-- START --

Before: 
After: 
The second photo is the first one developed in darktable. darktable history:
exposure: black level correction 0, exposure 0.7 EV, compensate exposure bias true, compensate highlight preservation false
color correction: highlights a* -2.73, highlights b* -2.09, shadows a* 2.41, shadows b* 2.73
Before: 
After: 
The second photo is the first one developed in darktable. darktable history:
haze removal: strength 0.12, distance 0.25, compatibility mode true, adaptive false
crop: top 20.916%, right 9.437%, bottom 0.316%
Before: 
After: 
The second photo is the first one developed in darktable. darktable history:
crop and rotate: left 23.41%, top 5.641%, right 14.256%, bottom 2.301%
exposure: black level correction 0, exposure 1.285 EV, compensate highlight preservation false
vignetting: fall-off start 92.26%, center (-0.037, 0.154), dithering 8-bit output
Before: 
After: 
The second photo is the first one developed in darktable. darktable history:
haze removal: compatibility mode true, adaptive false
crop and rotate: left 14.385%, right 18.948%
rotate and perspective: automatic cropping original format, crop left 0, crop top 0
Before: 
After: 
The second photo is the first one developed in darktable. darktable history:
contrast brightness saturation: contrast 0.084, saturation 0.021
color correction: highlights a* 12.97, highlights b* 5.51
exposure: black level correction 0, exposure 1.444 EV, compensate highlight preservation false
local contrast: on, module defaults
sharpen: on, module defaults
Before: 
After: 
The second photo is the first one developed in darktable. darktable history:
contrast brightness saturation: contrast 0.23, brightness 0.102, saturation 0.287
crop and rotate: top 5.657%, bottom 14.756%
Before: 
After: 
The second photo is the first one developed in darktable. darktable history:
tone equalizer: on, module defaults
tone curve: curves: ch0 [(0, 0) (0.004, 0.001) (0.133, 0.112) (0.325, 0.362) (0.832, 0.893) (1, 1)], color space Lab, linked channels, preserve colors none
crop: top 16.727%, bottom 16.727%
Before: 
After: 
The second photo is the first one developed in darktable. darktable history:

-- END --

Can you return all of the lines above unchanged, in their original order?

→ TASK SOLUTION:
Before: 
After: 
The second photo is the first one developed in darktable. darktable history:
exposure: black level correction 0, exposure 0.7 EV, compensate exposure bias true, compensate highlight preservation false
color correction: highlights a* -2.73, highlights b* -2.09, shadows a* 2.41, shadows b* 2.73
Before: 
After: 
The second photo is the first one developed in darktable. darktable history:
haze removal: strength 0.12, distance 0.25, compatibility mode true, adaptive false
crop: top 20.916%, right 9.437%, bottom 0.316%
Before: 
After: 
The second photo is the first one developed in darktable. darktable history:
crop and rotate: left 23.41%, top 5.641%, right 14.256%, bottom 2.301%
exposure: black level correction 0, exposure 1.285 EV, compensate highlight preservation false
vignetting: fall-off start 92.26%, center (-0.037, 0.154), dithering 8-bit output
Before: 
After: 
The second photo is the first one developed in darktable. darktable history:
haze removal: compatibility mode true, adaptive false
crop and rotate: left 14.385%, right 18.948%
rotate and perspective: automatic cropping original format, crop left 0, crop top 0
Before: 
After: 
The second photo is the first one developed in darktable. darktable history:
contrast brightness saturation: contrast 0.084, saturation 0.021
color correction: highlights a* 12.97, highlights b* 5.51
exposure: black level correction 0, exposure 1.444 EV, compensate highlight preservation false
local contrast: on, module defaults
sharpen: on, module defaults
Before: 
After: 
The second photo is the first one developed in darktable. darktable history:
contrast brightness saturation: contrast 0.23, brightness 0.102, saturation 0.287
crop and rotate: top 5.657%, bottom 14.756%
Before: 
After: 
The second photo is the first one developed in darktable. darktable history:
tone equalizer: on, module defaults
tone curve: curves: ch0 [(0, 0) (0.004, 0.001) (0.133, 0.112) (0.325, 0.362) (0.832, 0.893) (1, 1)], color space Lab, linked channels, preserve colors none
crop: top 16.727%, bottom 16.727%
Before: 
After: 
The second photo is the first one developed in darktable. darktable history:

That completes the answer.